A Chicago Sun-Times analysis a year earlier had found that gun sentences for Chicago offenders were more lenient than elsewhere:
In Chicago, felons illegally possessing a gun typically get four years, the Sun-Times found — toward the low end of the state sentencing guidelines.
And those are the sentences judges hand out, not the actual prison time.
Most people convicted of these gun crimes serve less than half of their prison terms because of "good time" that inmates can get credit for under state law, in addition to credit for time held in the Cook County Jail while awaiting trial.
New York, by comparison, has a mandatory minimum prison sentence of 3 1/2 years for simple gun possession.

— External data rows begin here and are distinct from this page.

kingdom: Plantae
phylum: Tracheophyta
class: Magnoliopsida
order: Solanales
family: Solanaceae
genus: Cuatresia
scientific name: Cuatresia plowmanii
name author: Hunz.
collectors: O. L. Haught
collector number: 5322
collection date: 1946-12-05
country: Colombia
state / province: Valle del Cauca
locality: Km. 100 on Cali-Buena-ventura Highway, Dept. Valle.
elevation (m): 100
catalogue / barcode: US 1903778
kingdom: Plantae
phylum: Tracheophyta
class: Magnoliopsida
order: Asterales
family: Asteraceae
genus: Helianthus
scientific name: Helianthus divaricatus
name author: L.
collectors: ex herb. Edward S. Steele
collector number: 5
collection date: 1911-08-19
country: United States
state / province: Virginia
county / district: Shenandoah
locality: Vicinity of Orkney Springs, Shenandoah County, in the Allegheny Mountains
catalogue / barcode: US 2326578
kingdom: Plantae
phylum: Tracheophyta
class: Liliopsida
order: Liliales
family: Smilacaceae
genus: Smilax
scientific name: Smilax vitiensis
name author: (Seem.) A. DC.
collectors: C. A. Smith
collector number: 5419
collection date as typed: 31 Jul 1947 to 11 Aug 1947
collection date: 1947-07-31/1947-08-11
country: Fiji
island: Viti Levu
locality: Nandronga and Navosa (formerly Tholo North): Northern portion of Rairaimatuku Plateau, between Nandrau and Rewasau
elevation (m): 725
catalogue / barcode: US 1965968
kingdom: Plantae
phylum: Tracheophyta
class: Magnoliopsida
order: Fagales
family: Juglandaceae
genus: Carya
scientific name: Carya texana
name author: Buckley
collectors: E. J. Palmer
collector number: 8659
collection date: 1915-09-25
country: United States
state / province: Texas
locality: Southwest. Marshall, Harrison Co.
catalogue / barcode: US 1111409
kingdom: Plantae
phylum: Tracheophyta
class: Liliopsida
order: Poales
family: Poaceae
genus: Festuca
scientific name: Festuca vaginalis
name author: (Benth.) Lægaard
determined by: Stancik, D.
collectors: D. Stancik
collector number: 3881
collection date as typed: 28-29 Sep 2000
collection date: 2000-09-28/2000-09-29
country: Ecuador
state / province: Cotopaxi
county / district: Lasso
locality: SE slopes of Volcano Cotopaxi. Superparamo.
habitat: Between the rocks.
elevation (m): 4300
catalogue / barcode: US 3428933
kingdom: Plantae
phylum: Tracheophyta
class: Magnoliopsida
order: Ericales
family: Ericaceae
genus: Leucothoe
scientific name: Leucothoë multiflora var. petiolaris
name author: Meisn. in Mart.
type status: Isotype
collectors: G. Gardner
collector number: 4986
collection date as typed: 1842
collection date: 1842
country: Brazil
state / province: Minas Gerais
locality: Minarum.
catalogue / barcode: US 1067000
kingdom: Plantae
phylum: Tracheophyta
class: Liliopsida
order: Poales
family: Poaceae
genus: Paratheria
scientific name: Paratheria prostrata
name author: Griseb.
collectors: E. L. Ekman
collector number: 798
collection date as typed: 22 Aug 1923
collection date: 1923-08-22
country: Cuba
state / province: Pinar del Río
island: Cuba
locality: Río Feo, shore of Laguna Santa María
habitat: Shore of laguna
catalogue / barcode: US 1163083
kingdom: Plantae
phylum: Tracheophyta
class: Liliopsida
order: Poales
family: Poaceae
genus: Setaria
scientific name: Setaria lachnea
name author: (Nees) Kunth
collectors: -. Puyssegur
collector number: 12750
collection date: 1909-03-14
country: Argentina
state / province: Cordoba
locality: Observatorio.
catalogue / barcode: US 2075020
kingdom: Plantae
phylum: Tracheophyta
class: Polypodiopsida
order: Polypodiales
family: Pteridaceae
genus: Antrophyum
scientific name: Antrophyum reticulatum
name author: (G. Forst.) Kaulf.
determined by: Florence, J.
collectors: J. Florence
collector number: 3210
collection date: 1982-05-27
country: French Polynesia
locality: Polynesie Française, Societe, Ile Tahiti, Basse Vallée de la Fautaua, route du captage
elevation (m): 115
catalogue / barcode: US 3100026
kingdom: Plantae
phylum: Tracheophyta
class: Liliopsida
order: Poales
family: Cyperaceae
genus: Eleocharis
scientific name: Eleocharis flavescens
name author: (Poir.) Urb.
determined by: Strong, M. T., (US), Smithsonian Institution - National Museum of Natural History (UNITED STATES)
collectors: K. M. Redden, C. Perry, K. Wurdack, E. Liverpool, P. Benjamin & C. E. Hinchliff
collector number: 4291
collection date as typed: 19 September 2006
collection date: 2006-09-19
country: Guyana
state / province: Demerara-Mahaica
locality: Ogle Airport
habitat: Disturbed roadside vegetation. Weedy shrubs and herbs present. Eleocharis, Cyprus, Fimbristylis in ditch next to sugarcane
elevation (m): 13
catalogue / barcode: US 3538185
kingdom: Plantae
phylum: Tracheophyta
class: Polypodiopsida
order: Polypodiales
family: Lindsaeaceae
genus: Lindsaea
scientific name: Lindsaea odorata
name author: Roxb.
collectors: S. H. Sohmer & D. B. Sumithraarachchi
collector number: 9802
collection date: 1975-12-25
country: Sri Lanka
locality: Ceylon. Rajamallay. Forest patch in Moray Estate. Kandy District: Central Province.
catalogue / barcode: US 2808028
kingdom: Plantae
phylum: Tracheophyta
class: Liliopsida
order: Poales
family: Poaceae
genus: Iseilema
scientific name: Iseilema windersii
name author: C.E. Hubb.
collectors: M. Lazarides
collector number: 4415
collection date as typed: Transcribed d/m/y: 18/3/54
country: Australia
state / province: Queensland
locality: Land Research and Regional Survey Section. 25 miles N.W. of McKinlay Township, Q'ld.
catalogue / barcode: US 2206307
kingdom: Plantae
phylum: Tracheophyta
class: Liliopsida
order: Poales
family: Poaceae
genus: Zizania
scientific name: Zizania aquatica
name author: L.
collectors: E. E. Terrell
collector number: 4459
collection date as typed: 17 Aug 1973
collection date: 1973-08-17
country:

In 2013, Emanuel pushed unsuccessfully for the Illinois General Assembly to impose mandatory minimum sentences for gun crimes. The effort was blocked by lawmakers concerned that it would lead to increased incarceration of young blacks and Latinos.
Donald Trump said, "In Chicago, which has the toughest gun laws in the United States, probably you could say by far, they have more gun violence than any other city."
Chicago once had very tough regulations against guns, but they’ve been considerably watered down after the Supreme Court ruled that cities can’t ban handguns.
Additionally, the state at one time didn’t allow concealed carry, and now it does. Its rules for allowing concealed carry are more relaxed than in California or New York -- states that allow local jurisdictions to regulate concealed carry within their boundaries.
Nor are penalties for violating gun laws in Illinois the toughest in the United States. Mandatory minimum sentences make New York state’s laws tougher than those in Illinois.
Trump’s statement contains an element of truth -- Chicago leads the nation for number of gun-related crimes this year -- but it ignores the fact that a U.S. Supreme Court decision and a change in state law brought Chicago in line with other cities on handgun rules.
We rate this statement Mostly False.